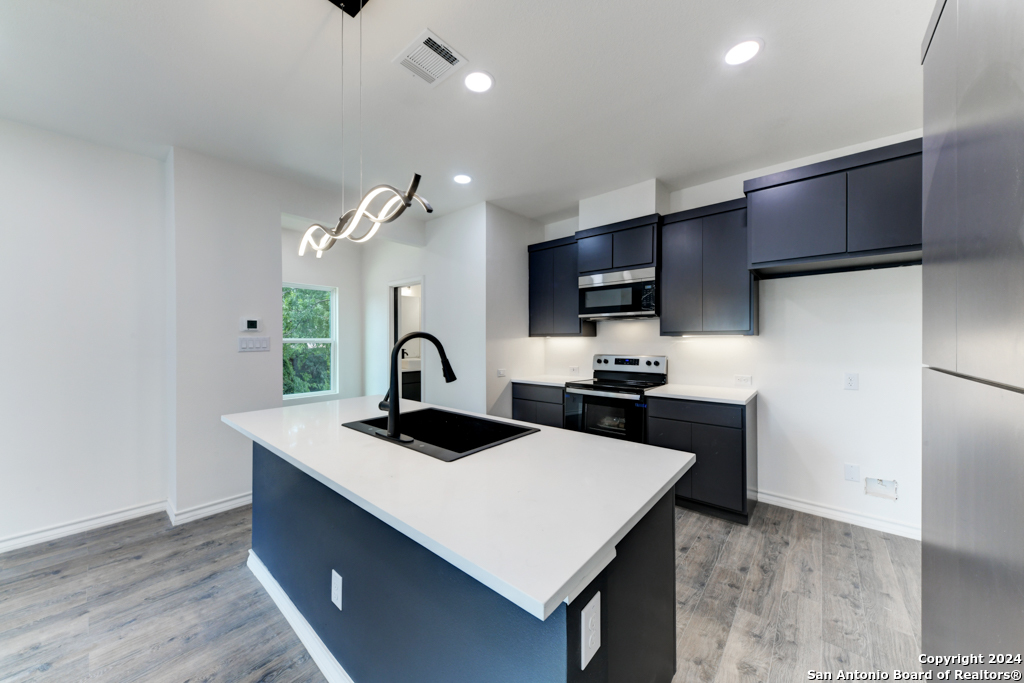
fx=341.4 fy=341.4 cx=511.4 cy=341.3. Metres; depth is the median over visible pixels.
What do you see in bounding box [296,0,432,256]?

...

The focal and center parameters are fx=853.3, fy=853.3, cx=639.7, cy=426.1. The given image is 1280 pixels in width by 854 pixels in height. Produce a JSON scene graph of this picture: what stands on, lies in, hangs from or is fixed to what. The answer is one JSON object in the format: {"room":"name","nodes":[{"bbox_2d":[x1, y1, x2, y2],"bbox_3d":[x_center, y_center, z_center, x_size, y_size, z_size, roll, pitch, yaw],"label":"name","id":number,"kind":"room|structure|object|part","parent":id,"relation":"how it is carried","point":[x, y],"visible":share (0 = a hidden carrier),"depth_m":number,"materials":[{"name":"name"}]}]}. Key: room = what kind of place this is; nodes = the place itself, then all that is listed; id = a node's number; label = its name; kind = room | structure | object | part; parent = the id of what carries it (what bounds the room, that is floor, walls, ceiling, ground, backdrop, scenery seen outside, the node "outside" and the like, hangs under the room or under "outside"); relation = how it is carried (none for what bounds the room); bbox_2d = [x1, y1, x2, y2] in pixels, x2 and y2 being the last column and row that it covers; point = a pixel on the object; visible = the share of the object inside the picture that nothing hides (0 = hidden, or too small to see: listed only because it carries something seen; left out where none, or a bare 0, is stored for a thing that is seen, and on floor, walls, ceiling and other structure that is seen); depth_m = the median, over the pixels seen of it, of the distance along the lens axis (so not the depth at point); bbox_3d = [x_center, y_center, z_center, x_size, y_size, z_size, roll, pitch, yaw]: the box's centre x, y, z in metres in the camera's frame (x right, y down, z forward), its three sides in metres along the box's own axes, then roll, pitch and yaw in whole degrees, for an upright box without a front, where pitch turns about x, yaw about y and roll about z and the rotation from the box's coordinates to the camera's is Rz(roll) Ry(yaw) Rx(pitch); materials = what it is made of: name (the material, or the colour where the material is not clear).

§ **ABOUT THIS EXERCISE**
Starting at the line above that holds "fx=341.4 fy=341.4 cx=511.4" and ending at the line that holds "What do you", transcribe each line exactly and include no other lines.

§ **SOLVED EXERCISE**
fx=341.4 fy=341.4 cx=511.4 cy=341.3. Metres; depth is the median over visible pixels.
What do you see in bounding box [296,0,432,256]?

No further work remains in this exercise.